RECORD SET Block Start

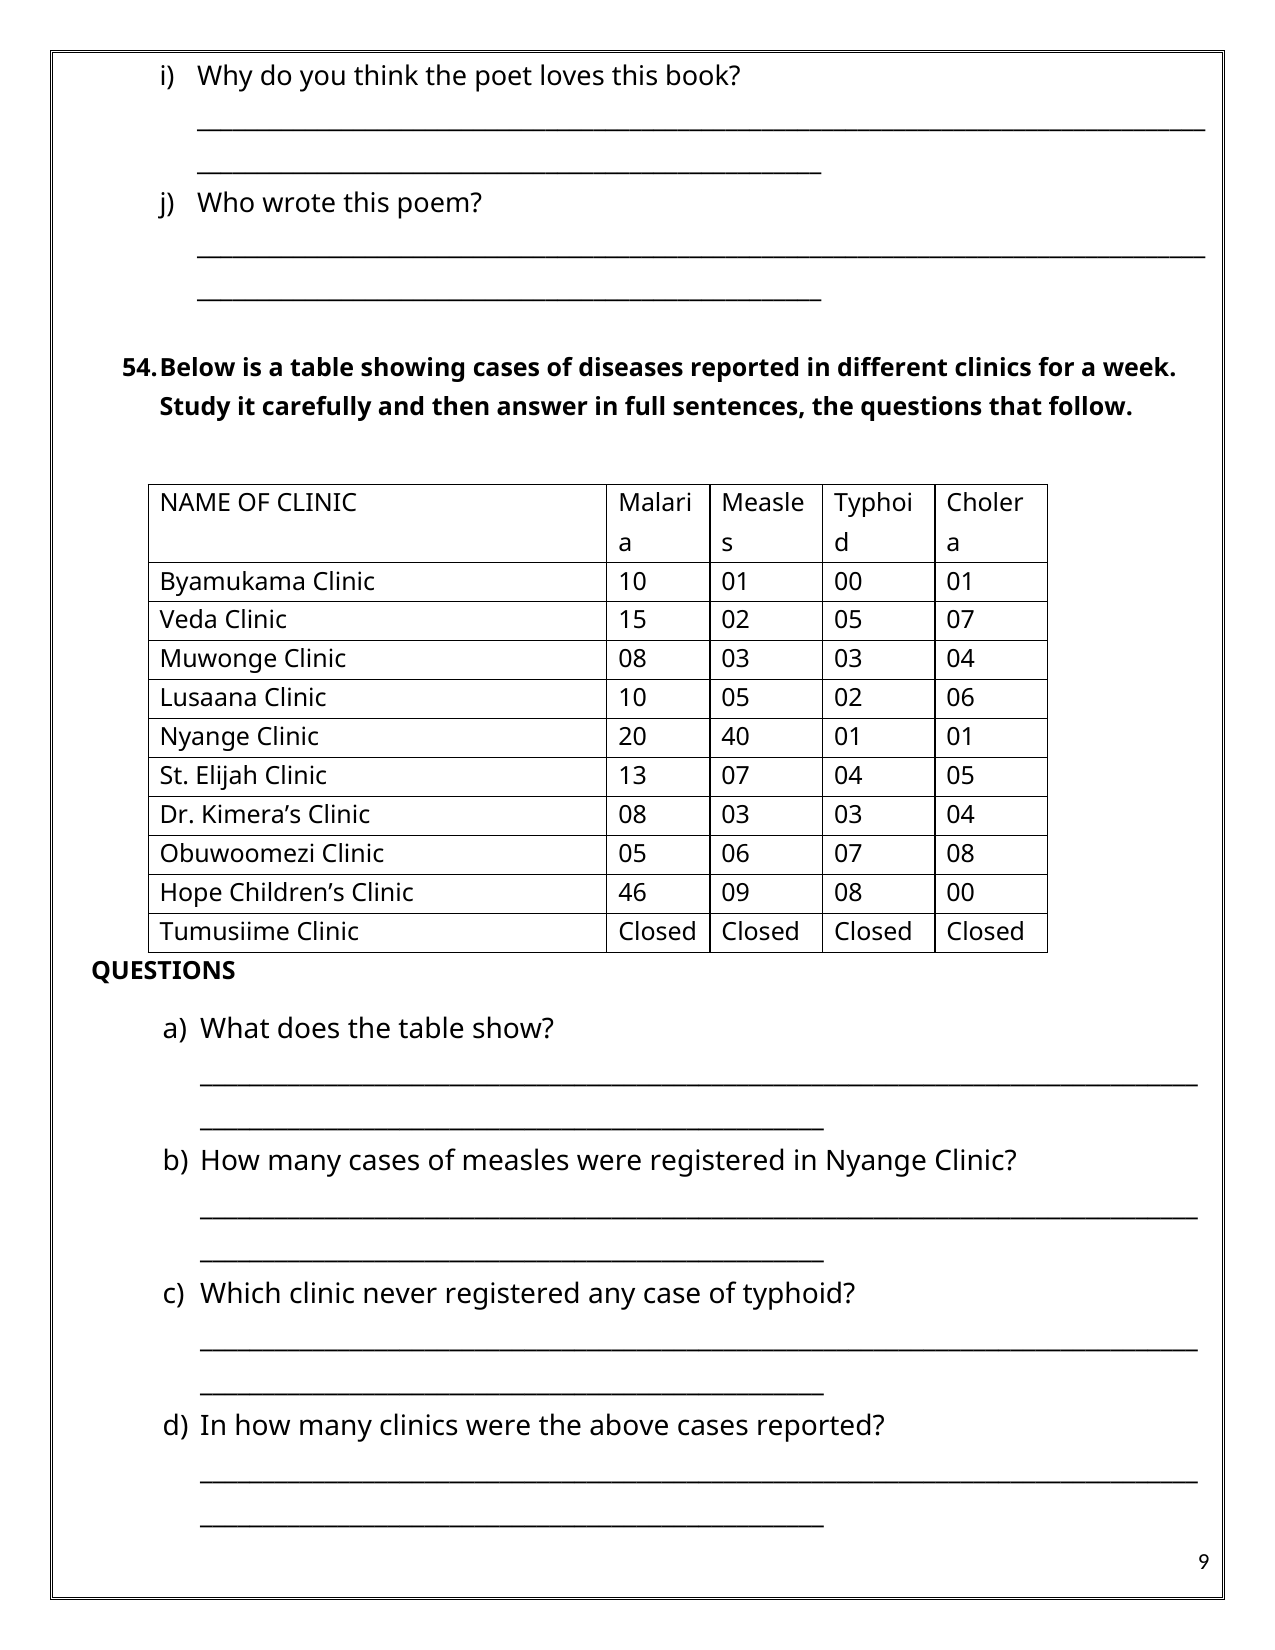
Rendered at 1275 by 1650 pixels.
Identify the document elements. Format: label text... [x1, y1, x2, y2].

table_cell 01 [823, 719, 934, 757]
table_cell 00 [936, 875, 1047, 913]
table_cell Lusaana Clinic [149, 680, 606, 718]
table_header Cholera [936, 485, 1047, 562]
table_cell Tumusiime Clinic [149, 914, 606, 952]
list Below is a table showing cases of diseases reported in different clinics for a week. Study it carefully and then answer in full sentences, the questions that follow. [122, 350, 1209, 423]
table_cell Closed [607, 914, 709, 952]
table_cell 06 [711, 836, 822, 874]
table_header Measles [711, 485, 822, 562]
table_cell 05 [607, 836, 709, 874]
list In how many clinics were the above cases reported? [162, 1405, 1209, 1443]
table_cell Closed [711, 914, 822, 952]
table_cell 08 [823, 875, 934, 913]
table_cell 10 [607, 563, 709, 601]
list __________________________________________________________________________________________________________________________________ [200, 1449, 1209, 1532]
table_cell 07 [936, 602, 1047, 640]
table_cell 02 [823, 680, 934, 718]
table_cell 03 [711, 797, 822, 835]
table_cell 05 [823, 602, 934, 640]
table_cell Veda Clinic [149, 602, 606, 640]
table_cell Muwonge Clinic [149, 641, 606, 679]
list Who wrote this poem? [159, 183, 1209, 220]
table_cell 10 [607, 680, 709, 718]
list __________________________________________________________________________________________________________________________________ [200, 1317, 1209, 1399]
table_cell 06 [936, 680, 1047, 718]
table_cell Byamukama Clinic [149, 563, 606, 601]
table_header NAME OF CLINIC [149, 485, 606, 562]
table_cell 07 [823, 836, 934, 874]
table_cell 20 [607, 719, 709, 757]
table_cell 01 [936, 563, 1047, 601]
table_cell Dr. Kimera’s Clinic [149, 797, 606, 835]
table_cell Nyange Clinic [149, 719, 606, 757]
list Which clinic never registered any case of typhoid? [162, 1273, 1209, 1311]
table_cell 04 [936, 797, 1047, 835]
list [197, 99, 1209, 178]
table_header Typhoid [823, 485, 934, 562]
table_cell 04 [823, 758, 934, 796]
text QUESTIONS [84, 953, 1209, 987]
table_cell 01 [936, 719, 1047, 757]
list __________________________________________________________________________________________________________________________________ [200, 1053, 1209, 1135]
table_cell 04 [936, 641, 1047, 679]
table_cell 08 [607, 797, 709, 835]
list __________________________________________________________________________________________________________________________________ [200, 1185, 1209, 1267]
list How many cases of measles were registered in Nyange Clinic? [162, 1141, 1209, 1179]
table_cell 03 [823, 797, 934, 835]
list What does the table show? [162, 1008, 1209, 1047]
table_cell 40 [711, 719, 822, 757]
table_cell 01 [711, 563, 822, 601]
table_cell 03 [823, 641, 934, 679]
table_cell 00 [823, 563, 934, 601]
table_cell 08 [936, 836, 1047, 874]
table_cell Closed [936, 914, 1047, 952]
table_header Malaria [607, 485, 709, 562]
table_cell Closed [823, 914, 934, 952]
list Why do you think the poet loves this book? [159, 56, 1209, 93]
table_cell 07 [711, 758, 822, 796]
table_cell Hope Children’s Clinic [149, 875, 606, 913]
table_cell 05 [936, 758, 1047, 796]
table_cell 13 [607, 758, 709, 796]
table_cell Obuwoomezi Clinic [149, 836, 606, 874]
table_cell 08 [607, 641, 709, 679]
table_cell St. Elijah Clinic [149, 758, 606, 796]
table_cell 05 [711, 680, 822, 718]
table_cell 46 [607, 875, 709, 913]
table_cell 09 [711, 875, 822, 913]
table_cell 15 [607, 602, 709, 640]
table_cell 02 [711, 602, 822, 640]
table_cell 03 [711, 641, 822, 679]
list ________________________________________________________________________________________________________________________________________ [197, 226, 1209, 305]
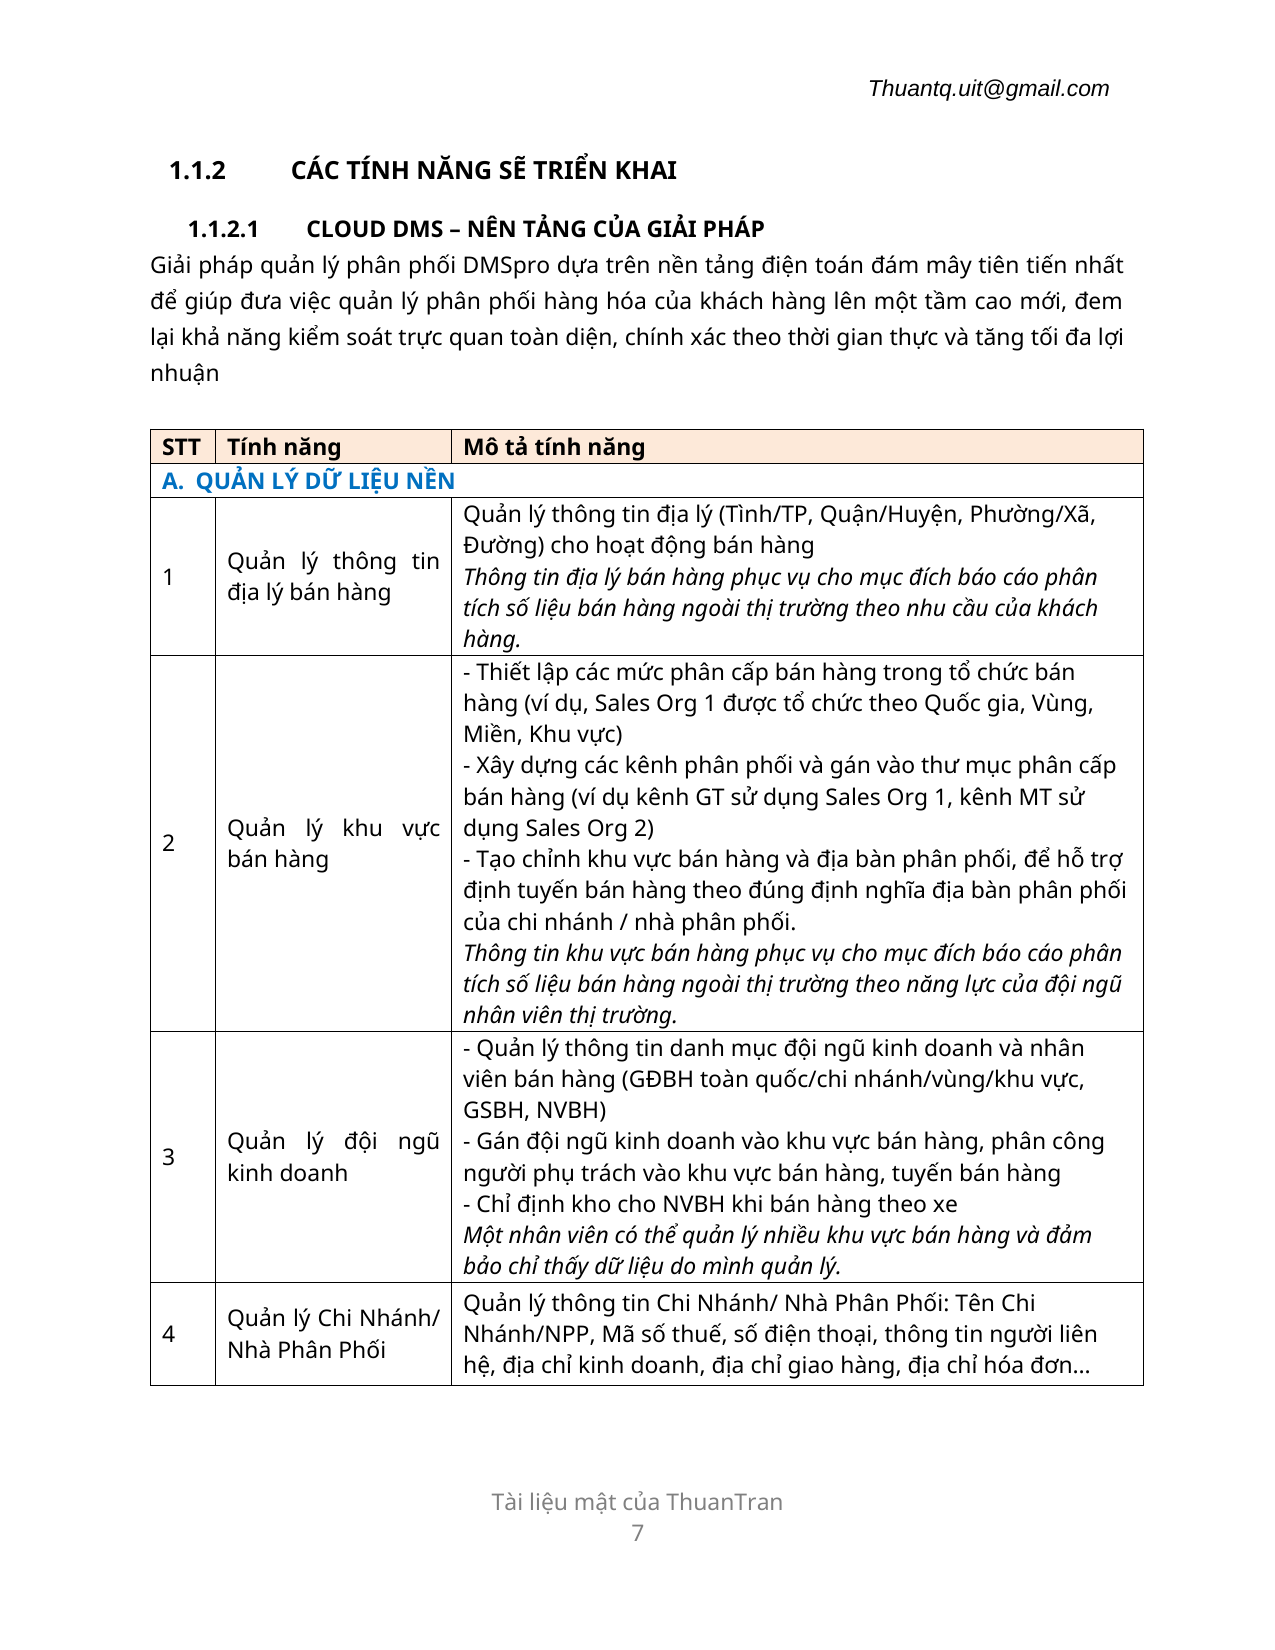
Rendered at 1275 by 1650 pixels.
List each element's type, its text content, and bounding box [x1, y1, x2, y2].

table_header STT [151, 430, 215, 463]
table_cell Quản lý thông tin địa lý bán hàng [216, 498, 451, 654]
table_cell Quản lý thông tin địa lý (Tình/TP, Quận/Huyện, Phường/Xã, Đường) cho hoạt động bán hàng Thông tin địa lý bán hàng phục vụ cho mục đích báo cáo phân tích số liệu bán hàng ngoài thị trường theo nhu cầu của khách hàng. [452, 498, 1143, 654]
table_cell Quản lý thông tin Chi Nhánh/ Nhà Phân Phối: Tên Chi Nhánh/NPP, Mã số thuế, số điện thoại, thông tin người liên hệ, địa chỉ kinh doanh, địa chỉ giao hàng, địa chỉ hóa đơn… [452, 1283, 1143, 1385]
subtitle CLOUD DMS – NÊN TẢNG CỦA GIẢI PHÁP [187, 213, 1125, 244]
table_header Tính năng [216, 430, 451, 463]
table_cell Quản lý khu vực bán hàng [216, 656, 451, 1031]
table_cell 4 [151, 1283, 215, 1385]
table_cell - Quản lý thông tin danh mục đội ngũ kinh doanh và nhân viên bán hàng (GĐBH toàn quốc/chi nhánh/vùng/khu vực, GSBH, NVBH) - Gán đội ngũ kinh doanh vào khu vực bán hàng, phân công người phụ trách vào khu vực bán hàng, tuyến bán hàng - Chỉ định kho cho NVBH khi bán hàng theo xe Một nhân viên có thể quản lý nhiều khu vực bán hàng và đảm bảo chỉ thấy dữ liệu do mình quản lý. [452, 1032, 1143, 1282]
table_cell Quản lý đội ngũ kinh doanh [216, 1032, 451, 1282]
table_cell 3 [151, 1032, 215, 1282]
table_cell A. QUẢN LÝ DỮ LIỆU NỀN [151, 464, 1143, 497]
table_cell Quản lý Chi Nhánh/ Nhà Phân Phối [216, 1283, 451, 1385]
table_cell 2 [151, 656, 215, 1031]
table_header Mô tả tính năng [452, 430, 1143, 463]
table_cell 1 [151, 498, 215, 654]
text Giải pháp quản lý phân phối DMSpro dựa trên nền tảng điện toán đám mây tiên tiến nhất để giúp đưa việc quản lý phân phối hàng hóa của khách hàng lên một tầm cao mới, đem lại khả năng kiểm soát trực quan toàn diện, chính xác theo thời gian thực và tăng tối đa lợi nhuận [150, 249, 1125, 388]
subtitle CÁC TÍNH NĂNG SẼ TRIỂN KHAI [169, 153, 1125, 187]
table_cell - Thiết lập các mức phân cấp bán hàng trong tổ chức bán hàng (ví dụ, Sales Org 1 được tổ chức theo Quốc gia, Vùng, Miền, Khu vực) - Xây dựng các kênh phân phối và gán vào thư mục phân cấp bán hàng (ví dụ kênh GT sử dụng Sales Org 1, kênh MT sử dụng Sales Org 2) - Tạo chỉnh khu vực bán hàng và địa bàn phân phối, để hỗ trợ định tuyến bán hàng theo đúng định nghĩa địa bàn phân phối của chi nhánh / nhà phân phối. Thông tin khu vực bán hàng phục vụ cho mục đích báo cáo phân tích số liệu bán hàng ngoài thị trường theo năng lực của đội ngũ nhân viên thị trường. [452, 656, 1143, 1031]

RECORD SET Block End

WHAT THIS TASK INVOLVES - Check each line of the data above, and please copy the ones in which the string "many" occurs.

OUTPUT BELOW -
list In how many clinics were the above cases reported? [162, 1405, 1209, 1443]
list How many cases of measles were registered in Nyange Clinic? [162, 1141, 1209, 1179]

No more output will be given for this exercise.